Fabio assure que l'autre grand défi est l'appropriation communautaire du projet, essentielle pour garantir le soin des plantes. « S’il n’y a pas d’implication communautaire, cela devient impossible », dit-il. En 2024, elle et Kanai ont publié une étude dans la revue scientifique sur la façon de faire fonctionner les écoles vertes, précisant que « la promotion de la verdure urbaine en tant qu'actif à long terme nécessite des défenseurs engagés » et que la transition des infrastructures grises aux infrastructures vertes « n'est pas encore une aspiration largement partagée », il reste donc « beaucoup de travail pour démontrer ses avantages aux décideurs ».

Les chercheurs proposent également de sensibiliser à l’urgence de créer des paysages urbains résilients au changement climatique et de fournir des messages efficaces démontrant que les solutions fondées sur la nature favorisent la santé et le bien-être ainsi que les résultats scolaires.

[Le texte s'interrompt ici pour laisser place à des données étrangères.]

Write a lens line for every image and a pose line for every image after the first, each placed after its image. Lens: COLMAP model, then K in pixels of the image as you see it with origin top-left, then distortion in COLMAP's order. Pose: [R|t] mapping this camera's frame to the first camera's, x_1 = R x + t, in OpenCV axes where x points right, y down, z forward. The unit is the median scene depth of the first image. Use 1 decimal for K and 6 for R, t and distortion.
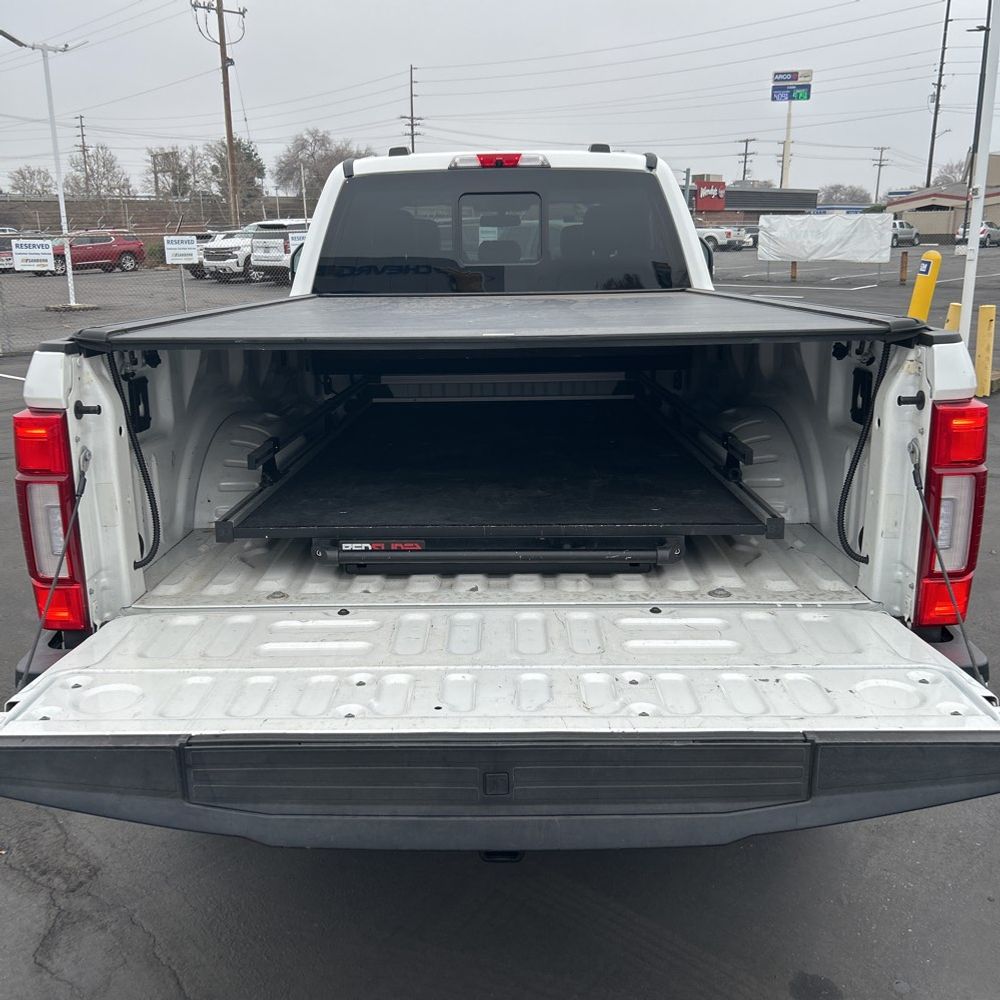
lens RADIAL K [[1005.4, 0, 484.4], [0, 1005.4, 496.4], [0, 0, 1]] dist [0.029535, 0.000000]
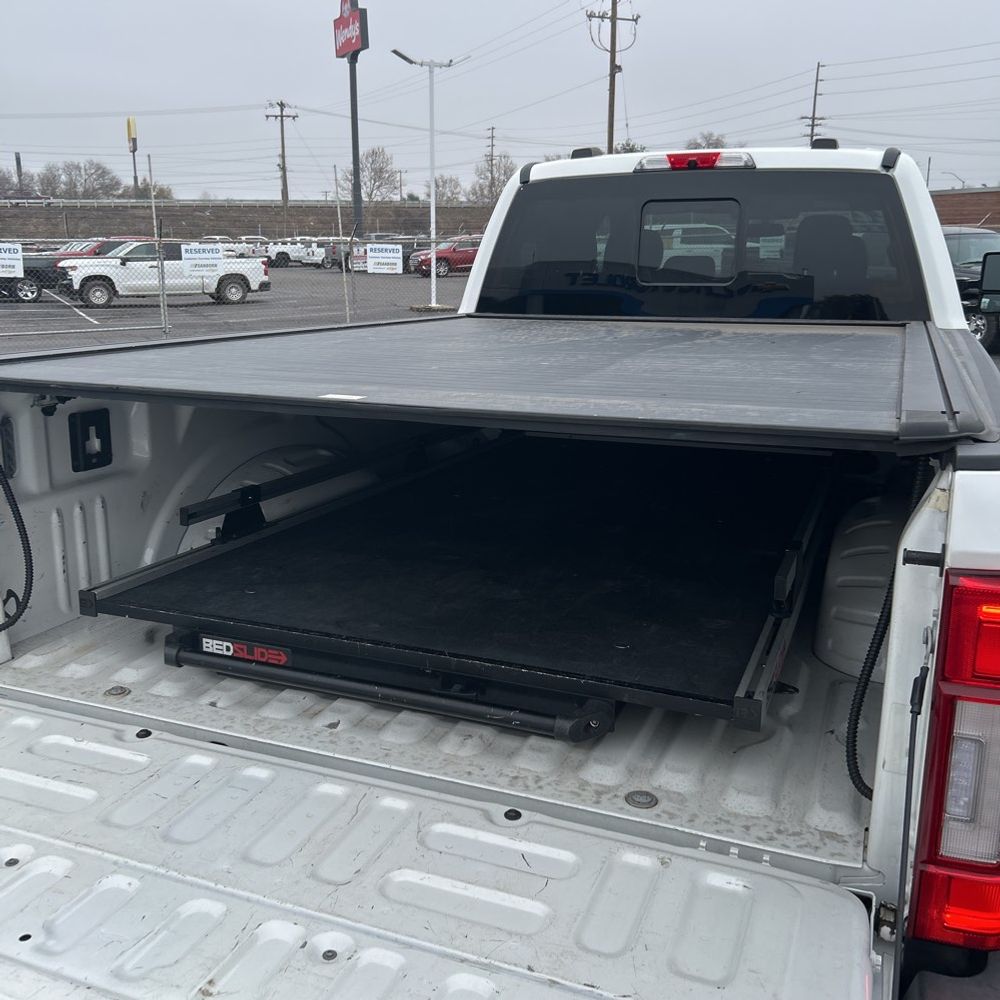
lens RADIAL K [[1005.4, 0, 489.5], [0, 1005.4, 498.7], [0, 0, 1]] dist [0.029535, 0.000000]
pose [[0.933417, 0.101213, -0.344222, 0.172907], [-0.102003, 0.994658, 0.015864, -0.051045], [0.343989, 0.020304, 0.938754, 0.162671]]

Planter pour planter l’avenir
Fabio et Kanai assurent qu'en plus de la réduction de la pollution de l'air, le projet a apporté d'autres « co-bénéfices », comme le contact direct entre les enfants et la nature, l'impact positif de l'ombre pour atténuer les vagues de chaleur et l'expansion de la biodiversité. « Il y a davantage d'insectes et de papillons et nous avons commencé à étudier comment la végétation améliore le bien-être général », note Kanai.
Fabio affirme que verdir les cours de récréation grises des écoles ajouterait des dizaines de poumons naturels ou de jardins à Buenos Aires. « Il faut faire confiance à la valeur du petit, c'est économique et cela améliore la santé », souligne-t-il. « Nous vivons une crise climatique : l’objectif est que les villes soient plus vertes », souligne-t-il. Ce n’est pas seulement un aspect technique, mais aussi un aspect d’équité. Le chercheur se souvient d'une école publique fréquentée par des enfants de quartiers marginaux où ils avaient installé une salle de classe verte en plein air : pour de nombreux élèves, c'était leur premier contact soutenu avec les plantes. «Cela nous a permis de les aider à voir le vert et la nature avec des yeux différents», dit-il avec espoir.